Perry attached two different copies of Step I grievances to his complaint. Perry attached a copy of his Step I grievance in KCF 20-04-332-12z, which is shown below:
Image Omitted
(ECF No. 1, PageID.12.)
Perry's complaint documents indicate that this grievance was denied at Step I. (Id., PageID.15-17.)
Perry also attached a copy of his Step I grievance in KCF 20-05-467-28e to his complaint:
Image Omitted
(Id., PageID.18.)
As shown above, the Step I form provided by Perry indicated that the grievance was rejected. Perry did not include the attachment that might have indicated the reason for the rejection. Furthermore, he did not indicate that he appealed either of these grievances through each step of the grievance process.
NP Jamros says that Perry failed to properly exhaust administrative grievance remedies by appealing each of his grievances through Step III of the grievance process. Jamros submitted Perry's MDOC Prisoner Step III Grievance Report, which shows that he had not filed a Step III grievance as of July 9, 2024:
Image Omitted
(ECF No. 18-1, PageID.54.)
In the opinion of the undersigned, NP Jamros has shown that there exists no genuine issue of material fact on the issue of exhaustion of administrative remedies.
The record shows that Perry did not properly exhaust his administrative remedies through Step III of the grievance process.
Alternatively, NP Jamros argues that even if Perry exhausted his grievance remedies through grievances KCF 20-04-32-12z and KCF 20-05-467-28e, his claim would be barred by the applicable three-year statute of limitations period. (ECF No. 18, PageID.50-52.) In the June 21, 2024 opinion, the Court acknowledged that: “Plaintiff asserts that the violation of his rights was of a continuing nature which lasted until he finally received surgery on October 1, 2023.” (ECF No. 9, PageID.9.) In the opinion of the undersigned, because Defendant has not fully addressed the “continuing nature” of Plaintiff's claim in her motion for summary judgment, it is recommended that Court conclude that she failed to meet her burden of establishing that no genuine issue of material fact exists on her statute of limitations argument.
V. Recommendation
The undersigned respectfully recommends that this Court grant NP Jamros's motion for summary judgment and dismiss her without prejudice due to Perry's failure to properly exhaust his administrative remedies.
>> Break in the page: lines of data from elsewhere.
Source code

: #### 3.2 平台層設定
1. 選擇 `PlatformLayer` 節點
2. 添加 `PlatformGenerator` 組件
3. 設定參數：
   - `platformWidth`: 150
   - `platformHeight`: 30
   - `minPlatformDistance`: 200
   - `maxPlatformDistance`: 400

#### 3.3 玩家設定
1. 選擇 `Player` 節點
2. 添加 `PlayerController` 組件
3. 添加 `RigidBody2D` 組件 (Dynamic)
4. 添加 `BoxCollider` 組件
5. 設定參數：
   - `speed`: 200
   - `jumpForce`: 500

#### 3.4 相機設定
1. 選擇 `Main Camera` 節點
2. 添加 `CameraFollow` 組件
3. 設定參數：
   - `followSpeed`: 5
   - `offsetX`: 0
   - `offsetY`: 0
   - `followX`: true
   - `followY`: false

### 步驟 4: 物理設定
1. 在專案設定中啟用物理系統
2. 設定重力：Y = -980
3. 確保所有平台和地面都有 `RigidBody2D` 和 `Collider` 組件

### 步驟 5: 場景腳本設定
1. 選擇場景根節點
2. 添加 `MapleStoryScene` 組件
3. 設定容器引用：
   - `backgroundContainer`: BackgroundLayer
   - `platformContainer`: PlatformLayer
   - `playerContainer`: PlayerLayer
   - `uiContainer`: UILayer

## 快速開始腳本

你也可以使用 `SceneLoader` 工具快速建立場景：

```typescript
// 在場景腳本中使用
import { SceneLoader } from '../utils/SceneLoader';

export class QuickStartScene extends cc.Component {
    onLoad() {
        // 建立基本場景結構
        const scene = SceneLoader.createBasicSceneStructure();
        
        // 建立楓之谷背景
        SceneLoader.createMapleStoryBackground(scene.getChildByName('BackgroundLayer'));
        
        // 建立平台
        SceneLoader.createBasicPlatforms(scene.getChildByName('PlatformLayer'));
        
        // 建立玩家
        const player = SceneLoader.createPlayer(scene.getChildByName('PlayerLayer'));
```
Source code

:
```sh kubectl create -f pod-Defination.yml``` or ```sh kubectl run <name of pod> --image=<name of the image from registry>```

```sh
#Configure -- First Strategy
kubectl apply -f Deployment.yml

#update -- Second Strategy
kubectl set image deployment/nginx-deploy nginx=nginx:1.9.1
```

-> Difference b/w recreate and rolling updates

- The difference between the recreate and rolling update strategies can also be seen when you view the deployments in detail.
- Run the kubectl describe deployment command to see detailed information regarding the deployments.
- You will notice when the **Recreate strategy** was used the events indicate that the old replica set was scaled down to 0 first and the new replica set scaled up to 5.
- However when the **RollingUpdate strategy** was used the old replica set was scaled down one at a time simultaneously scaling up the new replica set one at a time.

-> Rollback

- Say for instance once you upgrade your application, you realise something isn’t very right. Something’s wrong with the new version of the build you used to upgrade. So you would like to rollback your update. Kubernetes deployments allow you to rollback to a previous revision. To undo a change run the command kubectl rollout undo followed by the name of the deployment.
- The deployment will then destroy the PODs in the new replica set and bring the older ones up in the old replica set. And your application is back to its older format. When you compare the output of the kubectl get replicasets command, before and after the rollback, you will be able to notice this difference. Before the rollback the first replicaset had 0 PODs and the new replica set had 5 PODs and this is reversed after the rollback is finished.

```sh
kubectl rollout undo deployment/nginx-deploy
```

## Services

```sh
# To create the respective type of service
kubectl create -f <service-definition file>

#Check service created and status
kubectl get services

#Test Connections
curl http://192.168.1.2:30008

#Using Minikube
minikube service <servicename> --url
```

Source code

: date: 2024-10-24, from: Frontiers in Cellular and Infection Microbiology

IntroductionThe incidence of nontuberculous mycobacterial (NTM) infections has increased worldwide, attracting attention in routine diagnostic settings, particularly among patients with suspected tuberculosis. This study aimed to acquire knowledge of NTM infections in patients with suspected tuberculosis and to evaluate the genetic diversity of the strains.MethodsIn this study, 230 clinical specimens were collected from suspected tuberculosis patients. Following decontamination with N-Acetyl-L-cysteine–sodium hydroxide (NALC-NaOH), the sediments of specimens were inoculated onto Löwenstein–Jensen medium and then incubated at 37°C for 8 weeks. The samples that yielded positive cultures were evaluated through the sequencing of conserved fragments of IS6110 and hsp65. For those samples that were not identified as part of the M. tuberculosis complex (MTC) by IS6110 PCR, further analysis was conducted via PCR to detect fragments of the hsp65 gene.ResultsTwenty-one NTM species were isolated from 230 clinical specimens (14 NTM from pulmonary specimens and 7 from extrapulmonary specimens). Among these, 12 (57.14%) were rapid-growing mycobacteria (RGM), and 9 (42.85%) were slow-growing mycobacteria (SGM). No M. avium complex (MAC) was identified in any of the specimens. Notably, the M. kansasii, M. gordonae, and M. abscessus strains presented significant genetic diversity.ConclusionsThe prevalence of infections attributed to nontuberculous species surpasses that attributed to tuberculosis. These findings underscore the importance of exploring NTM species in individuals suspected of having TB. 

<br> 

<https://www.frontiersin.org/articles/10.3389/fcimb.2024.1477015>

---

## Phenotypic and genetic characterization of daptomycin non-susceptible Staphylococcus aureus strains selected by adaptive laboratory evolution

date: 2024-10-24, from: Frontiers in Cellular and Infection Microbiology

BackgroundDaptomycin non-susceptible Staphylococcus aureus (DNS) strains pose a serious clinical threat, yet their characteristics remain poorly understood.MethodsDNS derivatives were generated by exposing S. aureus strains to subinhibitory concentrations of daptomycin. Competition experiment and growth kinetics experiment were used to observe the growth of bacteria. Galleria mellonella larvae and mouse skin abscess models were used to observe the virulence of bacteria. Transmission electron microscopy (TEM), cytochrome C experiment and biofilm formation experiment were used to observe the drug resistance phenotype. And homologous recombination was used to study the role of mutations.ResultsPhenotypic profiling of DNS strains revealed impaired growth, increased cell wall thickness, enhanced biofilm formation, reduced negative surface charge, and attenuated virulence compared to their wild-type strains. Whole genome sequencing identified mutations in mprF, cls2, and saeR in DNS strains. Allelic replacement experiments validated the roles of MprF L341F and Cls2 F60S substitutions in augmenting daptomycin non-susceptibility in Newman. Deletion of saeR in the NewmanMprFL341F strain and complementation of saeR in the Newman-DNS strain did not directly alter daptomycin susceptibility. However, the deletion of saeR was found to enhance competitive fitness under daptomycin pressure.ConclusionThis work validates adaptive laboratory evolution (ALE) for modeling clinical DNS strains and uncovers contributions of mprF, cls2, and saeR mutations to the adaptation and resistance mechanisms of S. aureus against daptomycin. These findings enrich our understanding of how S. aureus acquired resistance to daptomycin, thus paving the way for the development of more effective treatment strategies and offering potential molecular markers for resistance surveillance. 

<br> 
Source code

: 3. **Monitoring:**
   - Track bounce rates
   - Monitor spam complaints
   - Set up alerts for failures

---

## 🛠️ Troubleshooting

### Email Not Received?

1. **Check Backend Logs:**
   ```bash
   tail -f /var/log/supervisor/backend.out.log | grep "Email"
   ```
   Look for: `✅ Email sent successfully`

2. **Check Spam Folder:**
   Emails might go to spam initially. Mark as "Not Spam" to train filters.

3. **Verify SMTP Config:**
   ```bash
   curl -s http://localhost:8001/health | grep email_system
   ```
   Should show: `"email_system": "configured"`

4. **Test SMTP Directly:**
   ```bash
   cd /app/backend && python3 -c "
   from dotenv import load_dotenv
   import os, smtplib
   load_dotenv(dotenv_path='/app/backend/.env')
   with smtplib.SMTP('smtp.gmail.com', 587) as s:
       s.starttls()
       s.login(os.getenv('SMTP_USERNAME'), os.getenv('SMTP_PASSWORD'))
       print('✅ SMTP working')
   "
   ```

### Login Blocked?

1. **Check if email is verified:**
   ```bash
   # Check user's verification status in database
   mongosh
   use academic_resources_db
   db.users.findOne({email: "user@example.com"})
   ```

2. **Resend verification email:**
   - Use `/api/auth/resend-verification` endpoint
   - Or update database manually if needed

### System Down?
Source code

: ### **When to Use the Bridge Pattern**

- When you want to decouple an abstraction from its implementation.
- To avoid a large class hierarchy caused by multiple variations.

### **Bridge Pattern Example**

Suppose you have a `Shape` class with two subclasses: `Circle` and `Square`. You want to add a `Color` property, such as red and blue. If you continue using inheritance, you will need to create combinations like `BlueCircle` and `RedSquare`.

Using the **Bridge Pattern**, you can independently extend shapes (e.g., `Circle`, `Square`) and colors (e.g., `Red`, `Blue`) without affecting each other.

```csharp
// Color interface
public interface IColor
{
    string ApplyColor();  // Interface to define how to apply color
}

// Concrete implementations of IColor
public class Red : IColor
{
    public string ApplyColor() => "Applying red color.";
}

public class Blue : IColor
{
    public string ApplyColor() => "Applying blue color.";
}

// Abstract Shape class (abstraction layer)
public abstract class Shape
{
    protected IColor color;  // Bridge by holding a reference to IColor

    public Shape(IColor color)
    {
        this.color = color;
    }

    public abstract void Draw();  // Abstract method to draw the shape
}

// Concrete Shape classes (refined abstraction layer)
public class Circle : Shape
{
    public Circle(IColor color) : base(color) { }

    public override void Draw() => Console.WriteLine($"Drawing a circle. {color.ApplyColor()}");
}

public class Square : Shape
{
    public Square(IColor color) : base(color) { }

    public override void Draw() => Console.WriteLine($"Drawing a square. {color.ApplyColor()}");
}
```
If the Court accepts this recommendation, this case will be dismissed.
NOTICE TO PARTIES
Any objections to this Report and Recommendation must be filed and served within fourteen days of service of this notice on you. 28 U.S.C. § 636(b)(1)(C); Fed.R.Civ.P. 72(b). All objections and responses to objections are governed by W.D. Mich. LCivR 72.3(b). Failure to file timely objections may constitute a waiver of any further right of appeal. United States v. Walters, 638 F.2d 947 (6th Cir. 1981); see Thomas v. Arn, 474 U.S. 140 (1985).